# Jigging rap



## Dslomo (Sep 28, 2012)

Does anyone use jigging rapalas to jig the Detroit or st clair river? Seems like it would work if you put a big minnow on the treble. Was at work today and just thinking about that idea just never seen any post a report using a jigging rap.
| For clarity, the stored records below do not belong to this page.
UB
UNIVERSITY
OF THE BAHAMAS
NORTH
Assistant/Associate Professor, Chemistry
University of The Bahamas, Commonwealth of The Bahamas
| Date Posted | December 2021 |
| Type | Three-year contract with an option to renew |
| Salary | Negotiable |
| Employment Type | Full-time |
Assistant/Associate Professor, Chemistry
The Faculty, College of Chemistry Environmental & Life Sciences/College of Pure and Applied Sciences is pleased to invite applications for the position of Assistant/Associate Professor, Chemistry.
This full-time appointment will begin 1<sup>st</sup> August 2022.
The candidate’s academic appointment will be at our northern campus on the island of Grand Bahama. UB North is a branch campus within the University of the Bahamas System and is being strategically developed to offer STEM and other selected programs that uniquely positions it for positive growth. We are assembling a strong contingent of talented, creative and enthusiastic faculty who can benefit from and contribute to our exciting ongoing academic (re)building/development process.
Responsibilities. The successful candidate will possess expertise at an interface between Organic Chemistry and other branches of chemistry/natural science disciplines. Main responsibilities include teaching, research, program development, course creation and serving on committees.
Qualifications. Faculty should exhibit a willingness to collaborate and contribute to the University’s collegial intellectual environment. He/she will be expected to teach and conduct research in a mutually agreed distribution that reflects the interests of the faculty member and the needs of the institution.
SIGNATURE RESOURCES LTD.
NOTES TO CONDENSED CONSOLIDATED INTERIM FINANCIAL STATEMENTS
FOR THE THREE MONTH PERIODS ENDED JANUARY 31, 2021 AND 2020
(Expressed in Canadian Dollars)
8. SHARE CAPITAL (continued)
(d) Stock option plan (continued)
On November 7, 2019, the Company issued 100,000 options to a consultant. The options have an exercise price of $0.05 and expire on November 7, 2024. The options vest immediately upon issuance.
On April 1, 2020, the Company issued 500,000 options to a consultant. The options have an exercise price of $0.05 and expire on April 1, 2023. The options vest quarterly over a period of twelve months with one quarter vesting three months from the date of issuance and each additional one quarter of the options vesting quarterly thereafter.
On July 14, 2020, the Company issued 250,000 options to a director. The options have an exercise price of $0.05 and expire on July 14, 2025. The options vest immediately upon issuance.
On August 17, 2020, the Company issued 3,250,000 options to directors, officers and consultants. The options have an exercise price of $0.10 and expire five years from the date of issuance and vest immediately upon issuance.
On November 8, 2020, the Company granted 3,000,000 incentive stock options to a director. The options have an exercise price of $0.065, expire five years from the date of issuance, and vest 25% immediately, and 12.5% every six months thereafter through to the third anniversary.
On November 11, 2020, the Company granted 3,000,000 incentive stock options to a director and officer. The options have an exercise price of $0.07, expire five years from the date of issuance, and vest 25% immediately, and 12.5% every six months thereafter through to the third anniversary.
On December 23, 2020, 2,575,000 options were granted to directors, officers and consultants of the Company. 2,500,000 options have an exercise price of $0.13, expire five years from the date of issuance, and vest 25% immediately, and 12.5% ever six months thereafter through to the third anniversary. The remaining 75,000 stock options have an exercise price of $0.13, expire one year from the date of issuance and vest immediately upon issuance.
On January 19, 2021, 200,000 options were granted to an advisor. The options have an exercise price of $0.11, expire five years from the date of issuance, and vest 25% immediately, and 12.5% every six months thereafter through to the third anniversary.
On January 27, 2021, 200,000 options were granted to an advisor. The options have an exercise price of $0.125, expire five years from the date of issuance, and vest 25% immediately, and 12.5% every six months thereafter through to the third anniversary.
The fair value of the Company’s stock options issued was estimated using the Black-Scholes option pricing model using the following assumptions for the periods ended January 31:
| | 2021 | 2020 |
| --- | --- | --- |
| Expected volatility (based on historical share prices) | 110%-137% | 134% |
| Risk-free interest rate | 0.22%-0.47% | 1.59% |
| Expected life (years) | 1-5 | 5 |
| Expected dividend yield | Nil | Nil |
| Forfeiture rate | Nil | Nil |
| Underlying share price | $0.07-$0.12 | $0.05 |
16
Posted using Outdoor Hub Campfire


----------



## frenchriver1 (Jul 5, 2005)

I would be interested also if anyone else uses them...


----------



## FishKilla419 (Feb 22, 2008)

Too many snags.$$


Here fishy fishy..


----------



## Dslomo (Sep 28, 2012)

Makes sense


Posted using Outdoor Hub Campfire


----------



## frenchriver1 (Jul 5, 2005)

While the additional hooks may present the opportunity for snags, they also increase the chance for hook ups... Obviously more expensive than a simple jig if it snags.


----------



## sfw1960 (Apr 7, 2002)

If you wanna play the game, ya gotta pay the price - right Ken!??!?!?!


----------



## frenchriver1 (Jul 5, 2005)

The Deeeetroit River has some very hungry rocks, dude...


----------



## woodie slayer (Feb 25, 2006)

years ago i used them on the thames river in the spring. they work.


----------



## john decker (Jan 21, 2010)

a few yrs back a pro pwt angler chief papinow i think took 2nd using jigging raps.to expensive for my blood[half dutch].also you dont need the minnow on it.


----------



## Jefferson846 (Feb 4, 2012)

I use jig raps as weight for perch rigs.

Sent from my Torque using Ohub Campfire mobile app


----------



## JOHNNY A (Mar 6, 2010)

Jefferson846 said:


> I use jig raps as weight for perch rigs.
> 
> Sent from my Torque using Ohub Campfire mobile app


Good idea, thanks!


----------